This was published 7 months ago
‘It’s a strange thing being faced with success’: Pnau’s next move after smash hit
Amid global success and personal illness, the local dance trio return with a new album.
By Jules LeFevre
Eight years ago, Sydney producer Nick Littlemore and I sat down in a sunny Darlinghurst office to pore over his latest Empire of the Sun record, Two Vines.
The third album from the duo – which is completed by Perth’s Luke Steele – was an exciting moment, of course, but what was more exciting was some information that the tall, silver-haired Littlemore had let slip during the interview. Pnau, his wildly popular group with fellow producer Peter Mayes that had spearheaded Australian dance in the mid-2000s, would soon be making a comeback.
The band was putting the finishing touches on a song called Chameleon, Littlemore told me without hesitation, and it should be arriving pretty soon.
Unbeknown to us both sitting in that room at that moment, that little track called Chameleon would change everything. The crystalline, pinballing song would rocket Pnau back onto the airwaves and become one of their most successful singles. The album it was carved from, the prismatic Changa, seemed to stretch on for years – buoyed by singles like Go Bang and the title track.
It was a phenomenal, and somewhat unexpected, comeback for Pnau, who broke through with the cult classic Sambanova in 1999 before becoming a dance floor staple with gleefully haywire club tracks like Embrace and Wild Strawberries. But the party didn’t last forever: the two Pnau records that preceded Changa, 2011’s Soft Universe and 2012’s Elton John remix record Good Morning to the Night, flopped with audiences.
Littlemore has since said of Soft Universe that it was the “wrong record” and that the band had forgotten their dance roots. And with Empire of the Sun occupying Littlemore’s attention, many thought Pnau might have taken a permanent back seat.
I remind Littlemore of this Chameleon moment from our last interview when we again sit down together, this time separated by the Pacific Ocean as the producer beams in from Los Angeles. He smiles at the memory.

◆ ◆ ◆

Aim of the task:
Please decide whether each statement agrees with the article on Pnau, answering yes or no and quoting the words from the article that settle it: (a) Littlemore's partner in Empire of the Sun comes from Perth; (b) Pnau's 2011 and 2012 records were well received by audiences; (c) for the newer interview, Littlemore and the writer sat together in the same room.

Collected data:
◆ ◆ ◆

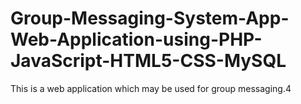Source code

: # Group-Messaging-System-App-Web-Application-using-PHP-JavaScript-HTML5-CSS-MySQL
This is a web application which may be used for group messaging.4
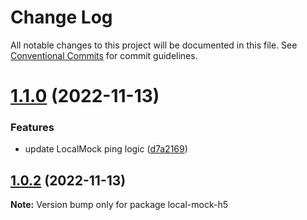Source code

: # Change Log

All notable changes to this project will be documented in this file. See [Conventional Commits](https://conventionalcommits.org) for commit guidelines.

# [1.1.0](https://github.com/redstar08/local-mock-core/compare/local-mock-h5@1.0.2...local-mock-h5@1.1.0) (2022-11-13)

### Features

- update LocalMock ping logic ([d7a2169](https://github.com/redstar08/local-mock-core/commit/d7a21696a7453fcd992c78cd20b3c19833ac4dd4))

## [1.0.2](https://github.com/redstar08/local-mock-core/compare/local-mock-h5@1.0.1...local-mock-h5@1.0.2) (2022-11-13)

**Note:** Version bump only for package local-mock-h5
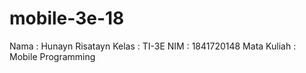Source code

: # mobile-3e-18

Nama : Hunayn Risatayn
Kelas : TI-3E
NIM : 1841720148
Mata Kuliah : Mobile Programming
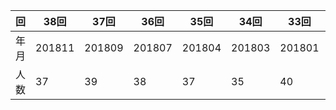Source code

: |回|38回|37回|36回|35回|34回|33回|32回|31回|30回|29回|
|-|---|---|---|---|---|---|---|---|---|---|
|年月|201811|201809|201807|201804|201803|201801|201712|201710|201708|201706|
|人数|37|39|38|37|35|40|39|37|46|55|
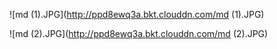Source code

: ![md (1).JPG](http://ppd8ewq3a.bkt.clouddn.com/md (1).JPG)

![md (2).JPG](http://ppd8ewq3a.bkt.clouddn.com/md (2).JPG)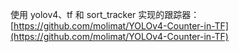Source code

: 
使用 yolov4、tf 和 sort_tracker 实现的跟踪器：[https://github.com/molimat/YOLOv4-Counter-in-TF](https://github.com/molimat/YOLOv4-Counter-in-TF)
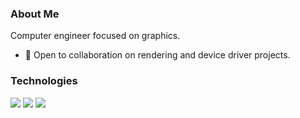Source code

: ### About Me
Computer engineer focused on graphics.

- 🌱 Open to collaboration on rendering and device driver projects.

### Technologies

<div>
<img src="https://img.shields.io/badge/C-00599C?style=for-the-badge&logo=c&logoColor=white"/>
<img src="https://img.shields.io/badge/C%2B%2B-00427E?style=for-the-badge&logo=c%2B%2B&logoColor=white"/>
<img src="https://img.shields.io/badge/Rust-black?style=for-the-badge&logo=rust&logoColor=#E57324"/>
</div>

◆ ◆ ◆

Answer to this problem:
(a) Yes: "completed by Perth’s Luke Steele"
(b) No: "flopped with audiences"
(c) No: "this time separated by the Pacific Ocean as the producer beams in from Los Angeles"